QuadrigaCX's inadvertent transfer due to 'platform setting error'

The court-appointed monitor overseeing the search for the roughly $260 million owed to clients of the embattled QuadrigaCX cryptocurrency exchange says the bitcoin transfer it "inadvertently" made this month was due to a "platform setting error" that prompted the automatic transaction.

Report also says crypotcurrency exchange has 'no accessible funds' to fund its creditor protection proceedings

smiling man in sweater
The sudden death of Gerald Cotten, founder of QuadrigaCX, sent the cryptocurrency exchange into a tailspin. (Facebook/QuadrigaCX)

The court-appointed monitor overseeing the search for the roughly $260 million owed to clients of the embattled QuadrigaCX cryptocurrency exchange says the bitcoin transfer it "inadvertently" made this month was due to a "platform setting error" that prompted the automatic transaction.

Ernst & Young also said in its second report that it has confirmed that the insolvent company's cold-storage wallets continue to hold approximately 104 bitcoins. It had said that 103 bitcoins had been transferred out on Feb. 6.

The report adds that the Vancouver-based company on Feb. 14 transferred bitcoin, litecoin and other cryptocurrencies over to cold-storage, or offline, wallets controlled by the court-appointed monitor.

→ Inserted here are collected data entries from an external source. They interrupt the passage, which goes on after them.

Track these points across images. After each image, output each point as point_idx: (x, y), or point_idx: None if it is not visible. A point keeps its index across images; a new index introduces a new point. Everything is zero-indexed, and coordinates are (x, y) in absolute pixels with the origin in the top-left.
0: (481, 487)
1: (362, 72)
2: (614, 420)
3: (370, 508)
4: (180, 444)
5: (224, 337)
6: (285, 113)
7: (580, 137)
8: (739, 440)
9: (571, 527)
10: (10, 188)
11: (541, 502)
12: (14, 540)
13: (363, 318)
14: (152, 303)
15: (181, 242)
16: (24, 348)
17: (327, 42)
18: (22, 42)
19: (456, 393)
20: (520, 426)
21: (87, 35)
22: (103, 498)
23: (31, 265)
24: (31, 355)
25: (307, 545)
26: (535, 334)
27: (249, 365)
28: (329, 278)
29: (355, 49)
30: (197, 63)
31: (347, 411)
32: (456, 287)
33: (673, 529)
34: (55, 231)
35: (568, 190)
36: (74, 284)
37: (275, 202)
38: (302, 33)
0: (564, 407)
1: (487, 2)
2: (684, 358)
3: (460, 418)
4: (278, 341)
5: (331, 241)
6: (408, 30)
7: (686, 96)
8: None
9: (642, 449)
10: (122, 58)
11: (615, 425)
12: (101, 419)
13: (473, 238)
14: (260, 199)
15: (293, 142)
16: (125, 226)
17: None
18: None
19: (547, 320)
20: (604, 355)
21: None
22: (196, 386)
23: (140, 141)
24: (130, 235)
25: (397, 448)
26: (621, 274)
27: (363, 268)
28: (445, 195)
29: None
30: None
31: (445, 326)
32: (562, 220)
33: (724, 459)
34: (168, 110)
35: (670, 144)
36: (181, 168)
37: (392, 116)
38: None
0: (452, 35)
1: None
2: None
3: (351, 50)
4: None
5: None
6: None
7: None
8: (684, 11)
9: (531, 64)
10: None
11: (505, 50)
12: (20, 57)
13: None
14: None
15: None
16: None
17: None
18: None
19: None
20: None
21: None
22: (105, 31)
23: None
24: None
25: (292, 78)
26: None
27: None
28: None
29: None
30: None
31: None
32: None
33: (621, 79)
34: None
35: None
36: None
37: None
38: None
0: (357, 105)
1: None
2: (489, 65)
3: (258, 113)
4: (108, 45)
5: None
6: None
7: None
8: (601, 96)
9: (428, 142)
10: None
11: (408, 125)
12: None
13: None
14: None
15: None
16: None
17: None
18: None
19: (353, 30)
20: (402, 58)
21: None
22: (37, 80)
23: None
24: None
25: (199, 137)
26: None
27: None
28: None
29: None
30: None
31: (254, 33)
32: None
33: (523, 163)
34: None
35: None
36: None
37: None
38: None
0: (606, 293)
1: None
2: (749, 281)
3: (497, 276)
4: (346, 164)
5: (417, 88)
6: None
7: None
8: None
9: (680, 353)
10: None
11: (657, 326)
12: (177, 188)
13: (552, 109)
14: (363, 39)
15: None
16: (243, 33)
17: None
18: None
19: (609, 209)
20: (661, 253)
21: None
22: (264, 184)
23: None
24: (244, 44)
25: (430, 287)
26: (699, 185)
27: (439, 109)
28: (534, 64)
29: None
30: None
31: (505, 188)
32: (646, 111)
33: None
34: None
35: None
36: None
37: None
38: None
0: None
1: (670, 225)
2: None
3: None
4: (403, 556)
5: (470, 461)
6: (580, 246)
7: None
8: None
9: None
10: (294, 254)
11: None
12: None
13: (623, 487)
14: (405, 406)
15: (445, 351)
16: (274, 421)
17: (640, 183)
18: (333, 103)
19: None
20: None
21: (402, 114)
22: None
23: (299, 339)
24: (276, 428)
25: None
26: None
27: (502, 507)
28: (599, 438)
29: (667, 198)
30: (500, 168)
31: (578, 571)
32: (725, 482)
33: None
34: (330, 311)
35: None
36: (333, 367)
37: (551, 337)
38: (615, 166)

The monitor says QuadrigaCX transferred roughly 51.1 bitcoins, 33.3 bitcoin cash, 2,032.7 in bitcoin gold, 822.3 litecoin and 951.5 ether, which will be held pending further order of the court.

The report also says that the cryptocurrency exchange, which was granted creditor protection and appointed a monitor earlier this month, has "no accessible funds" to fund its creditor protection proceedings and pay creditors other than interim financing "which will be exhausted in the near term."

Ernst & Young says there are three immediate sources of funds available, such as bank drafts and money held by third-party processors, and the company and the monitor are taking steps to facilitate access.

This week, aNova Scotia Supreme Court judge appointed Toronto law firm Miller Thomson along with the Halifax firm Cox & Palmer as representative counsel for 115,000 clients owed money.